=== Begin Enclosure ===
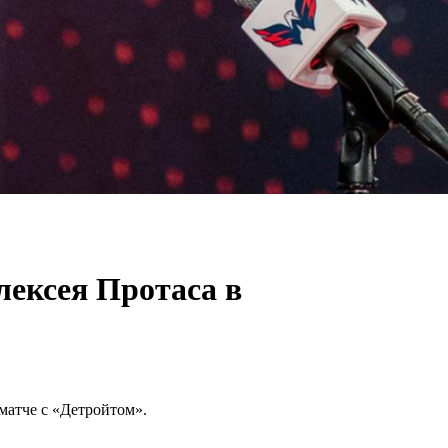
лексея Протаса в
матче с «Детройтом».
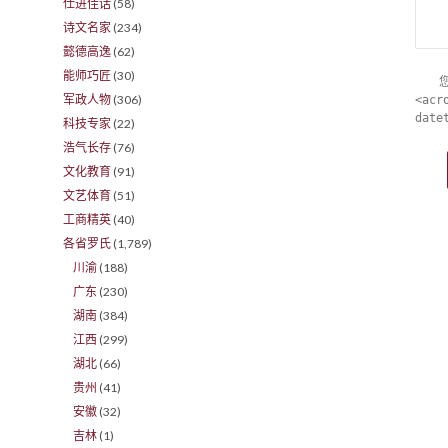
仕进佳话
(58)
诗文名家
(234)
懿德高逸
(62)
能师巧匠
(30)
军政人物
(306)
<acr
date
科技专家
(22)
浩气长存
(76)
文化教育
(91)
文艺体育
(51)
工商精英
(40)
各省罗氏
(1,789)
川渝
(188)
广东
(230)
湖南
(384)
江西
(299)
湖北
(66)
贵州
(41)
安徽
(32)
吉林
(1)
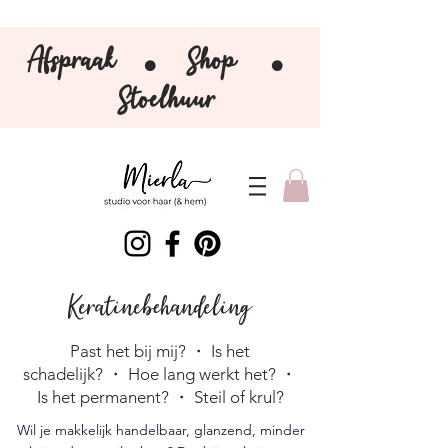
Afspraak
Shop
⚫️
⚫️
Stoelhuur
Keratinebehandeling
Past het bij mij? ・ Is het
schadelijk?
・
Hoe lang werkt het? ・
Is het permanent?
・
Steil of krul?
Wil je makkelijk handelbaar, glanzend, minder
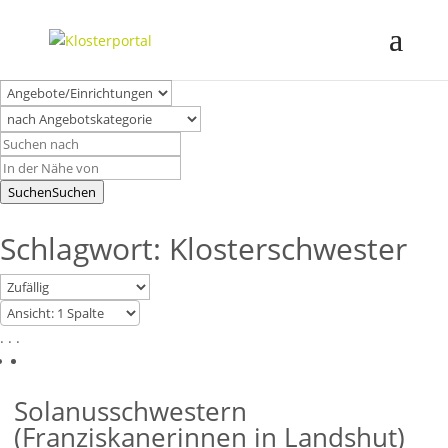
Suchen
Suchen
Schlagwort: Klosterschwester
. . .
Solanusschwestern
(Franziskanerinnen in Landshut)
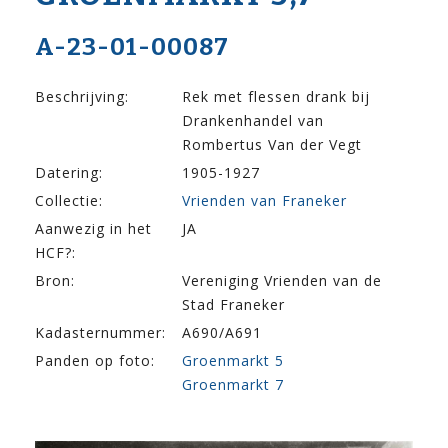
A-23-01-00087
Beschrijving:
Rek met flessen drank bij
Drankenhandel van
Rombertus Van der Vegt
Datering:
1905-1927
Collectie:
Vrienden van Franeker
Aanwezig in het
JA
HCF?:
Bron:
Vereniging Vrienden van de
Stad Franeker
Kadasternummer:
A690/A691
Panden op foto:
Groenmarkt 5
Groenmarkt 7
=== End Enclosure ===
=== Begin Enclosure ===
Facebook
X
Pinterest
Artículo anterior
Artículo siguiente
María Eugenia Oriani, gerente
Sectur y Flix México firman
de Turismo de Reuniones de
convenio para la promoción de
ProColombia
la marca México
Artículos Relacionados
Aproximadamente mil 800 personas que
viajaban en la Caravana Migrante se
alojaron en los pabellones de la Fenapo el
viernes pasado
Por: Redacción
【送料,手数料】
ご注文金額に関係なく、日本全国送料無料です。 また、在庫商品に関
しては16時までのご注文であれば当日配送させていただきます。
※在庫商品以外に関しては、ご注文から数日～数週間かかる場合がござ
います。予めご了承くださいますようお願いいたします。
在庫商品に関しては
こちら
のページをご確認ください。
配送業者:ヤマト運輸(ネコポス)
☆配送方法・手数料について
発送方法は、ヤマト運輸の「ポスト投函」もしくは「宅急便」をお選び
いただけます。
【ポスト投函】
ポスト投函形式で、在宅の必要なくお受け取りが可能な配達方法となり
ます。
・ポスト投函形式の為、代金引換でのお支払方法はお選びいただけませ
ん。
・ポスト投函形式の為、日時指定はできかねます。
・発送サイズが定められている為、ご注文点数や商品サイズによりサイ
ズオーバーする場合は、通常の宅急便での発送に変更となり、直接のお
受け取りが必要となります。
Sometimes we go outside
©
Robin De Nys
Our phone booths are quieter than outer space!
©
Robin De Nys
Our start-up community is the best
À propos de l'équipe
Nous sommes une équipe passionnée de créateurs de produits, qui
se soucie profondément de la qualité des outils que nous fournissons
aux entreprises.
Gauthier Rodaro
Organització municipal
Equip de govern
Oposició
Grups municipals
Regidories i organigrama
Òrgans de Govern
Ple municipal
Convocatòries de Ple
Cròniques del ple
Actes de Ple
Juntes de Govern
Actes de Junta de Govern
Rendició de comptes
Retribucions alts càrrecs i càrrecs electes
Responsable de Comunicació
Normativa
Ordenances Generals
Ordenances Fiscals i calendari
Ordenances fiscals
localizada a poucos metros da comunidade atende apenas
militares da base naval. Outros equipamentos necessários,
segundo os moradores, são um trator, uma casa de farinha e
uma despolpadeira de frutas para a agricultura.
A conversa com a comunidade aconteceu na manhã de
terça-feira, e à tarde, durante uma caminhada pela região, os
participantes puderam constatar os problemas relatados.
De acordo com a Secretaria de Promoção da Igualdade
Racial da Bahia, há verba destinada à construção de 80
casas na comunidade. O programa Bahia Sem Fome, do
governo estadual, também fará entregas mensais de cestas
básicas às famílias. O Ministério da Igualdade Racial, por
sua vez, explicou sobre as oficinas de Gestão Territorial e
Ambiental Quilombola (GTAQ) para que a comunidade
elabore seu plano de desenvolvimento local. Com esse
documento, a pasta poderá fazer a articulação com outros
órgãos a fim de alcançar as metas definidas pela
=== End Enclosure ===
- Activity: Retype the text from the line containing "лексея Протаса в" through the line containing "Groenmarkt 7", including both of those lines, and leave the pictures out of your answer.

- Response to the exercise:
лексея Протаса в
матче с «Детройтом».
仕进佳话
(58)
诗文名家
(234)
懿德高逸
(62)
能师巧匠
(30)
军政人物
(306)
<acr
date
科技专家
(22)
浩气长存
(76)
文化教育
(91)
文艺体育
(51)
工商精英
(40)
各省罗氏
(1,789)
川渝
(188)
广东
(230)
湖南
(384)
江西
(299)
湖北
(66)
贵州
(41)
安徽
(32)
吉林
(1)
Afspraak
Shop
⚫️
⚫️
Stoelhuur
Keratinebehandeling
Past het bij mij? ・ Is het
schadelijk?
・
Hoe lang werkt het? ・
Is het permanent?
・
Steil of krul?
Wil je makkelijk handelbaar, glanzend, minder
Suchen
Suchen
Schlagwort: Klosterschwester
. . .
Solanusschwestern
(Franziskanerinnen in Landshut)
A-23-01-00087
Beschrijving:
Rek met flessen drank bij
Drankenhandel van
Rombertus Van der Vegt
Datering:
1905-1927
Collectie:
Vrienden van Franeker
Aanwezig in het
JA
HCF?:
Bron:
Vereniging Vrienden van de
Stad Franeker
Kadasternummer:
A690/A691
Panden op foto:
Groenmarkt 5
Groenmarkt 7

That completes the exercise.